### Exercise data
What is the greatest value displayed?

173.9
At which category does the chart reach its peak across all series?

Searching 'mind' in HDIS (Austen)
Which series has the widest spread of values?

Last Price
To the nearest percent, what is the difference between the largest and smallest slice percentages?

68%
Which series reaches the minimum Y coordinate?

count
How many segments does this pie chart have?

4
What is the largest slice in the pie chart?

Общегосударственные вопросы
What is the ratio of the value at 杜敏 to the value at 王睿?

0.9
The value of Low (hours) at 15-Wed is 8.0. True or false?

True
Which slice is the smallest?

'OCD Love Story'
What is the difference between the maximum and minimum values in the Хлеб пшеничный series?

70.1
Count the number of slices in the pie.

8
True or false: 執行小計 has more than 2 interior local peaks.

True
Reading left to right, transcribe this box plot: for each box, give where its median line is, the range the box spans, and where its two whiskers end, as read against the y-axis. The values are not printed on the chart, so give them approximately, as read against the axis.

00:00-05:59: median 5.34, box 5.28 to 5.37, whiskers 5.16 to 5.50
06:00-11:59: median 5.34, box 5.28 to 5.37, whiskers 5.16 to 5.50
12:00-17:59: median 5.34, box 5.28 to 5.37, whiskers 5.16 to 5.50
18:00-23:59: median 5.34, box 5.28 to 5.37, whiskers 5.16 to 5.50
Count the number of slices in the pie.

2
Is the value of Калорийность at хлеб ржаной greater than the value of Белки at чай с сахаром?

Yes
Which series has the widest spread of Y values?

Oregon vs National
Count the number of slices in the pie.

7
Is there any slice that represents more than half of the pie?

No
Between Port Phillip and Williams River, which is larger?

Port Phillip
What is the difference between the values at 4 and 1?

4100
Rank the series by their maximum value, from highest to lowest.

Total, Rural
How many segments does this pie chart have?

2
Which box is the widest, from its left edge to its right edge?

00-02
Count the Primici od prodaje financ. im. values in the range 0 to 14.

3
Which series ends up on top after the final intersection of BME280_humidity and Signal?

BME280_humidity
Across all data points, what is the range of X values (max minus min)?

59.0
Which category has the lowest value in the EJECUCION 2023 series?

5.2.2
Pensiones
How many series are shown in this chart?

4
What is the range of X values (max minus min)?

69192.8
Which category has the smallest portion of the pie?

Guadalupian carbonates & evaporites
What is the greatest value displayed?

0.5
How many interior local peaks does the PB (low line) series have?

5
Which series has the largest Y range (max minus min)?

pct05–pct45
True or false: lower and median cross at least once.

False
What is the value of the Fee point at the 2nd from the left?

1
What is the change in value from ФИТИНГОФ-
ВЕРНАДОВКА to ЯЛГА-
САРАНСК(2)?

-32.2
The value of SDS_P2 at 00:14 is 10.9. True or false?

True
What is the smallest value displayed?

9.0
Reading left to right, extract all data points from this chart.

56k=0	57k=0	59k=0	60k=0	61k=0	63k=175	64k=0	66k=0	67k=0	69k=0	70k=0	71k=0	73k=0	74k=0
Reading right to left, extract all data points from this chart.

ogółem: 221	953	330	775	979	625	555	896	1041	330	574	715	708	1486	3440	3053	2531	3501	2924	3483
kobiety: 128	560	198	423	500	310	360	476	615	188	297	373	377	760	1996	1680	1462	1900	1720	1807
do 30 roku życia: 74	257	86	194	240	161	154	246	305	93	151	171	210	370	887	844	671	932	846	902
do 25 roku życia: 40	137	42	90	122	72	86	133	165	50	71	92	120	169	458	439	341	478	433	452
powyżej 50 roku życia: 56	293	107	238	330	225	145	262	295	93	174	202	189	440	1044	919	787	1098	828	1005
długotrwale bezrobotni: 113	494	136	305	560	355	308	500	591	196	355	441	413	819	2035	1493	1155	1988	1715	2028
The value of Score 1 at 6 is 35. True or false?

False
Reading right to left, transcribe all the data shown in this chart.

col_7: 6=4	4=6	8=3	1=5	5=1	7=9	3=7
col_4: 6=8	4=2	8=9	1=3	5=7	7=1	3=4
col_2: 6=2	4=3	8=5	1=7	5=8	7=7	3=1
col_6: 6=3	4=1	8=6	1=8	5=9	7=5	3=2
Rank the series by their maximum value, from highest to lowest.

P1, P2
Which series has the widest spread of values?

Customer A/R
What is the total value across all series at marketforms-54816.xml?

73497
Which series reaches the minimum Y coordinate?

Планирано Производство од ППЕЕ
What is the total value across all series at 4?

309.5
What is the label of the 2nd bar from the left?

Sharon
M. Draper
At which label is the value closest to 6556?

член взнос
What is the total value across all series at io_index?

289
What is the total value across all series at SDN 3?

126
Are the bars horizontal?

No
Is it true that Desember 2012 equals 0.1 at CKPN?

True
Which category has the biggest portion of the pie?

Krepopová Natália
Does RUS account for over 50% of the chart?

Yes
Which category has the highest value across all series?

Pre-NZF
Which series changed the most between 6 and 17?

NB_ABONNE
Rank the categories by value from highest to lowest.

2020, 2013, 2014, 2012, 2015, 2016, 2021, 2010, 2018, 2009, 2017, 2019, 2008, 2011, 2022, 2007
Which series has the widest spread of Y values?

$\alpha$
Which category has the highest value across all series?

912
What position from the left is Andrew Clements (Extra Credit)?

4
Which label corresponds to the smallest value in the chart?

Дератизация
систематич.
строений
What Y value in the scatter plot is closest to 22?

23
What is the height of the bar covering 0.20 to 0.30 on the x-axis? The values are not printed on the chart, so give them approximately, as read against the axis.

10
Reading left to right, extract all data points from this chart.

### Task objective
Turn every line of the items above into a JSON list of strings, one string per line, skipping the blank lines.

### Solution to the problem
[
  "What is the greatest value displayed?",
  "173.9",
  "At which category does the chart reach its peak across all series?",
  "Searching 'mind' in HDIS (Austen)",
  "Which series has the widest spread of values?",
  "Last Price",
  "To the nearest percent, what is the difference between the largest and smallest slice percentages?",
  "68%",
  "Which series reaches the minimum Y coordinate?",
  "count",
  "How many segments does this pie chart have?",
  "4",
  "What is the largest slice in the pie chart?",
  "Общегосударственные вопросы",
  "What is the ratio of the value at 杜敏 to the value at 王睿?",
  "0.9",
  "The value of Low (hours) at 15-Wed is 8.0. True or false?",
  "True",
  "Which slice is the smallest?",
  "'OCD Love Story'",
  "What is the difference between the maximum and minimum values in the Хлеб пшеничный series?",
  "70.1",
  "Count the number of slices in the pie.",
  "8",
  "True or false: 執行小計 has more than 2 interior local peaks.",
  "True",
  "Reading left to right, transcribe this box plot: for each box, give where its median line is, the range the box spans, and where its two whiskers end, as read against the y-axis. The values are not printed on the chart, so give them approximately, as read against the axis.",
  "00:00-05:59: median 5.34, box 5.28 to 5.37, whiskers 5.16 to 5.50",
  "06:00-11:59: median 5.34, box 5.28 to 5.37, whiskers 5.16 to 5.50",
  "12:00-17:59: median 5.34, box 5.28 to 5.37, whiskers 5.16 to 5.50",
  "18:00-23:59: median 5.34, box 5.28 to 5.37, whiskers 5.16 to 5.50",
  "Count the number of slices in the pie.",
  "2",
  "Is the value of Калорийность at хлеб ржаной greater than the value of Белки at чай с сахаром?",
  "Yes",
  "Which series has the widest spread of Y values?",
  "Oregon vs National",
  "Count the number of slices in the pie.",
  "7",
  "Is there any slice that represents more than half of the pie?",
  "No",
  "Between Port Phillip and Williams River, which is larger?",
  "Port Phillip",
  "What is the difference between the values at 4 and 1?",
  "4100",
  "Rank the series by their maximum value, from highest to lowest.",
  "Total, Rural",
  "How many segments does this pie chart have?",
  "2",
  "Which box is the widest, from its left edge to its right edge?",
  "00-02",
  "Count the Primici od prodaje financ. im. values in the range 0 to 14.",
  "3",
  "Which series ends up on top after the final intersection of BME280_humidity and Signal?",
  "BME280_humidity",
  "Across all data points, what is the range of X values (max minus min)?",
  "59.0",
  "Which category has the lowest value in the EJECUCION 2023 series?",
  "5.2.2",
  "Pensiones",
  "How many series are shown in this chart?",
  "4",
  "What is the range of X values (max minus min)?",
  "69192.8",
  "Which category has the smallest portion of the pie?",
  "Guadalupian carbonates & evaporites",
  "What is the greatest value displayed?",
  "0.5",
  "How many interior local peaks does the PB (low line) series have?",
  "5",
  "Which series has the largest Y range (max minus min)?",
  "pct05–pct45",
  "True or false: lower and median cross at least once.",
  "False",
  "What is the value of the Fee point at the 2nd from the left?",
  "1",
  "What is the change in value from ФИТИНГОФ-",
  "ВЕРНАДОВКА to ЯЛГА-",
  "САРАНСК(2)?",
  "-32.2",
  "The value of SDS_P2 at 00:14 is 10.9. True or false?",
  "True",
  "What is the smallest value displayed?",
  "9.0",
  "Reading left to right, extract all data points from this chart.",
  "56k=0\t57k=0\t59k=0\t60k=0\t61k=0\t63k=175\t64k=0\t66k=0\t67k=0\t69k=0\t70k=0\t71k=0\t73k=0\t74k=0",
  "Reading right to left, extract all data points from this chart.",
  "ogółem: 221\t953\t330\t775\t979\t625\t555\t896\t1041\t330\t574\t715\t708\t1486\t3440\t3053\t2531\t3501\t2924\t3483",
  "kobiety: 128\t560\t198\t423\t500\t310\t360\t476\t615\t188\t297\t373\t377\t760\t1996\t1680\t1462\t1900\t1720\t1807",
  "do 30 roku życia: 74\t257\t86\t194\t240\t161\t154\t246\t305\t93\t151\t171\t210\t370\t887\t844\t671\t932\t846\t902",
  "do 25 roku życia: 40\t137\t42\t90\t122\t72\t86\t133\t165\t50\t71\t92\t120\t169\t458\t439\t341\t478\t433\t452",
  "powyżej 50 roku życia: 56\t293\t107\t238\t330\t225\t145\t262\t295\t93\t174\t202\t189\t440\t1044\t919\t787\t1098\t828\t1005",
  "długotrwale bezrobotni: 113\t494\t136\t305\t560\t355\t308\t500\t591\t196\t355\t441\t413\t819\t2035\t1493\t1155\t1988\t1715\t2028",
  "The value of Score 1 at 6 is 35. True or false?",
  "False",
  "Reading right to left, transcribe all the data shown in this chart.",
  "col_7: 6=4\t4=6\t8=3\t1=5\t5=1\t7=9\t3=7",
  "col_4: 6=8\t4=2\t8=9\t1=3\t5=7\t7=1\t3=4",
  "col_2: 6=2\t4=3\t8=5\t1=7\t5=8\t7=7\t3=1",
  "col_6: 6=3\t4=1\t8=6\t1=8\t5=9\t7=5\t3=2",
  "Rank the series by their maximum value, from highest to lowest.",
  "P1, P2",
  "Which series has the widest spread of values?",
  "Customer A/R",
  "What is the total value across all series at marketforms-54816.xml?",
  "73497",
  "Which series reaches the minimum Y coordinate?",
  "Планирано Производство од ППЕЕ",
  "What is the total value across all series at 4?",
  "309.5",
  "What is the label of the 2nd bar from the left?",
  "Sharon",
  "M. Draper",
  "At which label is the value closest to 6556?",
  "член взнос",
  "What is the total value across all series at io_index?",
  "289",
  "What is the total value across all series at SDN 3?",
  "126",
  "Are the bars horizontal?",
  "No",
  "Is it true that Desember 2012 equals 0.1 at CKPN?",
  "True",
  "Which category has the biggest portion of the pie?",
  "Krepopová Natália",
  "Does RUS account for over 50% of the chart?",
  "Yes",
  "Which category has the highest value across all series?",
  "Pre-NZF",
  "Which series changed the most between 6 and 17?",
  "NB_ABONNE",
  "Rank the categories by value from highest to lowest.",
  "2020, 2013, 2014, 2012, 2015, 2016, 2021, 2010, 2018, 2009, 2017, 2019, 2008, 2011, 2022, 2007",
  "Which series has the widest spread of Y values?",
  "$\\alpha$",
  "Which category has the highest value across all series?",
  "912",
  "What position from the left is Andrew Clements (Extra Credit)?",
  "4",
  "Which label corresponds to the smallest value in the chart?",
  "Дератизация",
  "систематич.",
  "строений",
  "What Y value in the scatter plot is closest to 22?",
  "23",
  "What is the height of the bar covering 0.20 to 0.30 on the x-axis? The values are not printed on the chart, so give them approximately, as read against the axis.",
  "10",
  "Reading left to right, extract all data points from this chart."
]